Two ways to test asynchronous systems

Internet software systems have been evolving to adapt to more complex business scenarios, higher performance requirements, etc., due to increasing demand, users, etc. There are various ways of software evolution, and system asynchronization is one of them.

In general, asynchronization is a good choice for those tasks that do not require high real-time performance but are computationally intensive or need to process large amounts of data for a long time, or have slow I/O. At the system level, things like introducing message-oriented middleware to decouple the system, and placing time-consuming tasks behind the middleware to perform them asynchronously. At the method level, things like putting longer tasks into other threads for asynchronous execution.

Synchronization with the test system or method is different, when we test the asynchronous system (end-to-end testing, integration testing) or asynchronous method (unit testing), due to the asynchronous task thread blocking test thread will not be let test become uncontrolled, probabilistic failure, unit test, for example, writing asynchronous test is not stable,

@Test
public void testAsynchronousMethod(a) { callAsynchronousMethod(); assertXXX(...) ;// The asynchronous task may still be incomplete and assert may fail
}
Copy the code

There are two types of asynchronous tasks:

After an asynchronous task is executed, the initiator or caller is aware of the task, for example, sending an event or notification
After an asynchronous task is executed, the initiator or caller is not aware of the task, but some states in the system are changed

Testing for asynchronous tasks is also discussed in the two categories above. For the first, we can use the listening method to test:

import org.junit.Before;
import org.junit.Test;

public class ExampleTest {
    private final Object lock = new Object();

    @Before
    public void init(a) {
        new Thread(new Runnable() {
            public void run(a) {
                synchronized (lock) {  / / gets the lock
                    monitorEvent();    // Listen for asynchronous events
                    lock.notifyAll();  // The event arrives, releasing the lock
                }
            }
        }).start();
    }

    @Test
    public void testAsynchronousMethod(a) {
        callAsynchronousMethod();  // Call an asynchronous method that takes a long time to complete and triggers event notifications

        /** * the lock in init was released when the event did not arrive. /** * The lock was released when the event arrived
        synchronized(lock) { assertTestResult(); }}}Copy the code

The assumption here is that event notifications will come and be listened for, but what if they don’t (for example, an exception task fails)? We’re waiting, in fact, we can also timeout mechanism, introduced in the test, it also led to the second type of abnormal test (can call polling mode), suppose we have the following an asynchronous system, used to send messages to the NSQ middleware, a Job under test to monitor the message and post-processing the message arrived message:

The link from the application to the Job can be tested. The NSQ message can be directly constructed by the application, or the NSQ message can be transformed by Mysql binlog. From the perspective of integration testing, we can narrow down the scope of testing and directly construct NSQ messages in the test to test the link from the message-oriented middleware to the Job. The long link test takes a long time and requires to know the message triggering logic of the specific application before writing the test. Writing the test is also slow, which increases the test cost virtually. So for such a system, we can use the integrated test method to measure.

@Test
public void testAsynchronousJob(a) throws Exception {
    String msg = buildNsqMsg();    // Construct the NSQ message
    nsqClient.send(TOPIC, msg, false);	// Send an Nsq message

    with().pollInterval(ONE_HUNDRED_MILLISECONDS).  // Check after 100ms
            and().with().pollDelay(10, MILLISECONDS).  // Check every 10ms after that
            await("description").  // Description
            atMost(1L, SECONDS).   //1s timeout period
            until(() -> xxxService.getState() == "changed");  // Business-specific assertion logic
}
Copy the code

For the above tests we introduced the Awaitility utility class for polling, and a proper polling has at least the following features:

Timeout mechanism, you can’t poll all the time
Delayed polling for the first time
The polling frequency

Finally, let’s discuss the reliability of the test results.
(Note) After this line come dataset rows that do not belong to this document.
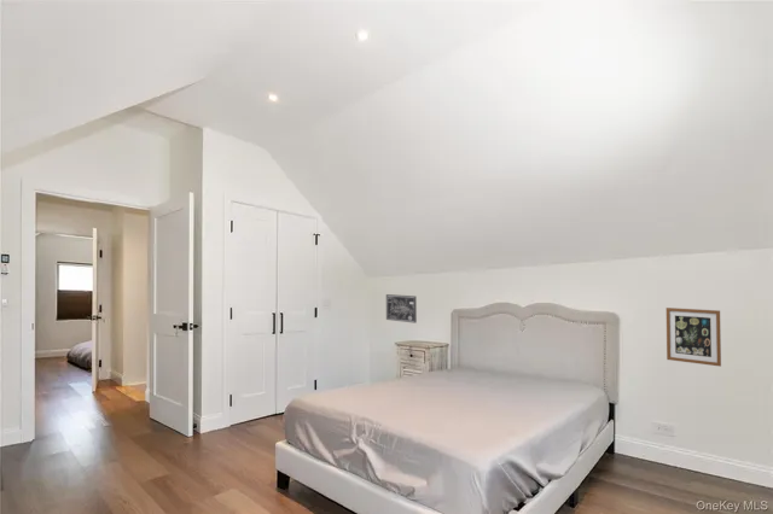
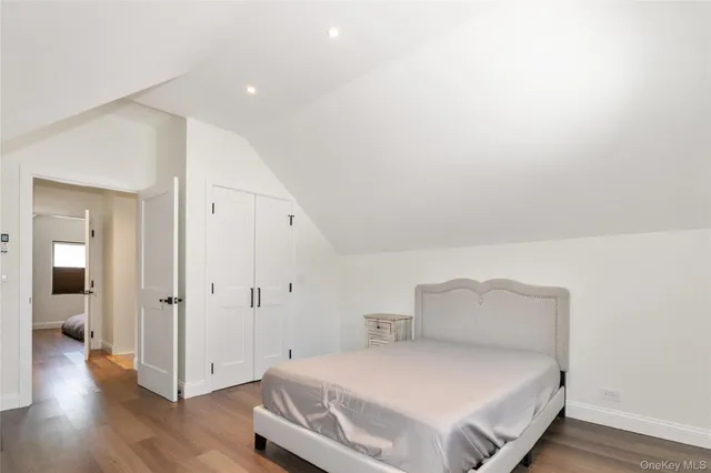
- wall art [666,306,722,367]
- wall art [385,293,418,325]
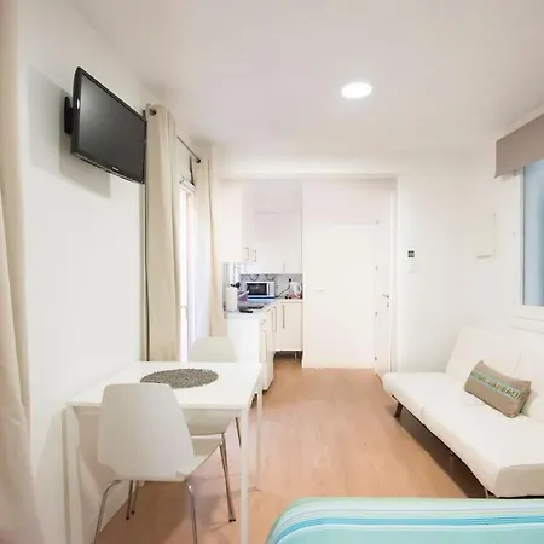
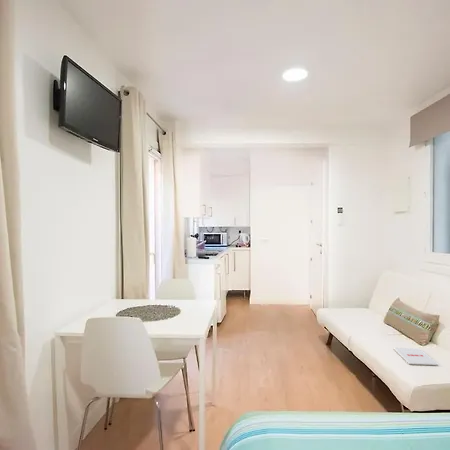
+ magazine [392,347,439,366]
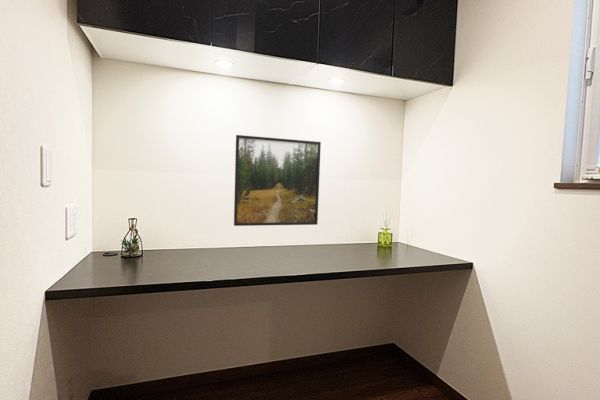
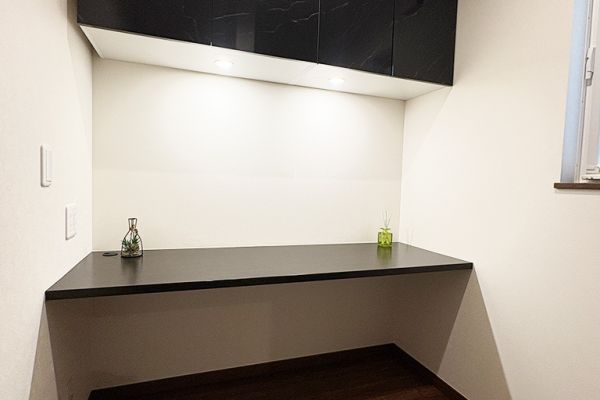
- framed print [233,134,322,227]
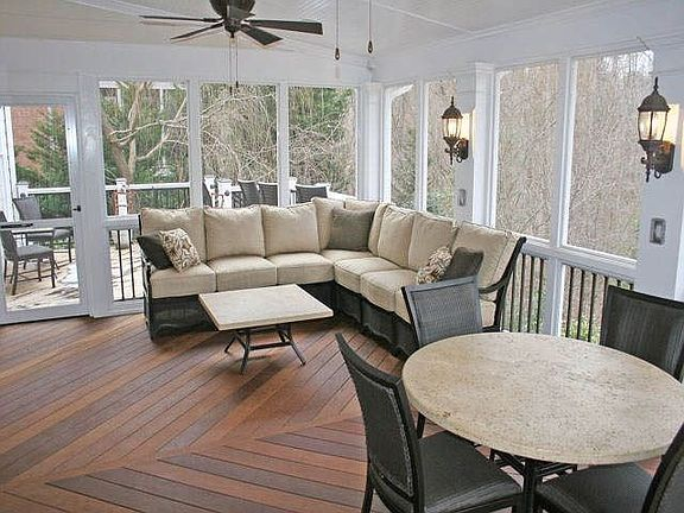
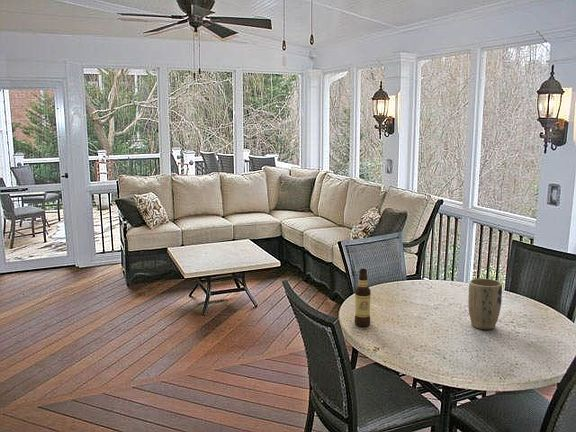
+ bottle [354,268,372,327]
+ plant pot [467,278,503,331]
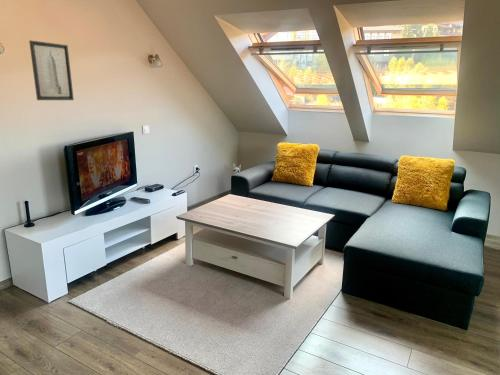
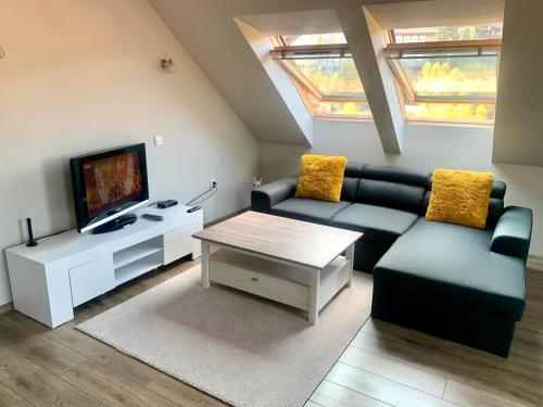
- wall art [28,39,75,101]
Assume that an asynchronous system is tested in polling mode. After the asynchronous task is triggered, the system status jitter occurs during the two polling periods for some reason. In the next polling, the polling mode may mistake the asynchronous operation as incomplete or an exception occurs, resulting in misjudgment of the test result:

In contrast, there is no such problem in the monitoring mode. As long as the system state changes, the monitoring test can be immediately sensed and reliable test results can be made:

Many asynchronous systems do not have callbacks. In this case, polling can only be used to test asynchronous tasks. The reliability of polling tests depends on the reliability of the system to be tested.

However, a reliable system that executes periodically will also suffer from the same problems, and the tests will become unreliable as the code executes periodically and the system state changes periodically. For such a system, we can do some testability modifications. Separate the business logic from the periodic execution logic, and add a portal that can call the business logic, such as a restful interface, so that the timing and frequency of the execution of the business logic can be accurately controlled during testing, so that reliable testing can be achieved.

Elasticsearch is a search engine that will refresh data every 5 seconds. For example, Elasticsearch is a search engine that will refresh data every 5 seconds. The polling mode is limited by the long testing time, unless the refresh rate of Elasticsearch is increased; The other type is the Job that interacts with Mysql and Redis. The test of this kind of Job can work very well. The test can be completed in 150 milliseconds, which means that it can be put into continuous integration build like normal test.

Two ways to test asynchronous systems

Related Posts

Analyze NIO’s zero copy in depth

Practice of TiDB in Key Business Scenarios of Financial Industry (Part I)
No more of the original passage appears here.